Challenges remain in accurately capturing disordered interfaces and multi-component systems. Atomistic simulations struggle with amorphous interfacial regions, where the lack of periodicity complicates phonon analysis. Hybrid methods combining MD for local structure determination with Green’s function calculations for thermal properties show promise in addressing this limitation. For nanocomposites with multiple filler types or graded interfaces, continuum models require careful parameterization to avoid oversimplification. Iterative approaches that refine continuum parameters based on limited atomistic sampling offer a balanced solution for these complex systems.

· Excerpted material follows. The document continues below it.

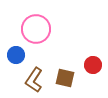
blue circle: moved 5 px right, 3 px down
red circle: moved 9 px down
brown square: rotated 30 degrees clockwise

Future directions include the integration of quantum mechanical effects for low-temperature applications and the development of unified descriptors linking interfacial chemistry to thermal resistance. As computational power grows, large-scale simulations encompassing realistic filler distributions and interfacial defects will provide deeper insights into design rules for low-resistance nanocomposites. The synergy between atomistic detail and continuum efficiency continues to drive progress in understanding and optimizing thermal transport across nanomaterial interfaces.